After two months of hospital care, Warhol returned home. He stayed in bed, isolated except for his doting mother. He found himself eerily reliving his childhood experiences with illness. His wounds slowly, but surely began to heal. “The bullets ripped through Warhol’s stomach, liver, spleen, esophagus and both lungs, leaving his torso horribly scarred,” reported the Washington Post. The damage was not just aesthetic, it was deeply internal. Physically and mentally, Warhol would never be the same again as he was no longer able to produce art in the factory-like manner he worked before the incident. Warhol reflected on his scars as a man of aesthetics and interpreter of beauty.

“The scars look pretty in a funny way. It’s just a reminder that I’m still sick, and I don’t know if I’ll ever be well again.”

Photo: Richard Avedon

Warhol made his first public appearance after the incident, surrounded by caring friends at the Midnight Cowboy film release. Reporters flooded around him. One asked how the experience had affected him. He shifted, and paused.
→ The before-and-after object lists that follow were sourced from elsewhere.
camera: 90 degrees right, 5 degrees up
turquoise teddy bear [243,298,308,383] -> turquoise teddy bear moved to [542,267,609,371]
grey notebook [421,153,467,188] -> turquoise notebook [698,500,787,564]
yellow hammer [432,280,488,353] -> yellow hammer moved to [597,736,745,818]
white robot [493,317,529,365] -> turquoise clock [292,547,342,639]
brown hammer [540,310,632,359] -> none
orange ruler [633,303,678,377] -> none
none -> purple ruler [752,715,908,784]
“Before I was shot, I always believed I was watching TV instead of living life. Right when I was being shot, I knew that I was watching television. Since I was shot, everything is such a dream to me. I don’t know whether or not I’m really alive, whether I died. It’s sad. Life is a dream. I wasn’t afraid before. And having died once, I shouldn’t feel fear. But I’m afraid. I don’t understand why. I’m afraid of God alone, and I wasn’t before.”

On the 50th anniversary of the heinous attack on Warhol’s life, we reflect on his haunting comments and the works that followed. The artwork he produced represented a significant shift in Warhol. Imprinted with the thick ink of mortality, Warhol’s works would carry a weight that would represent the true depth of the artist: a man who feared God, but little else.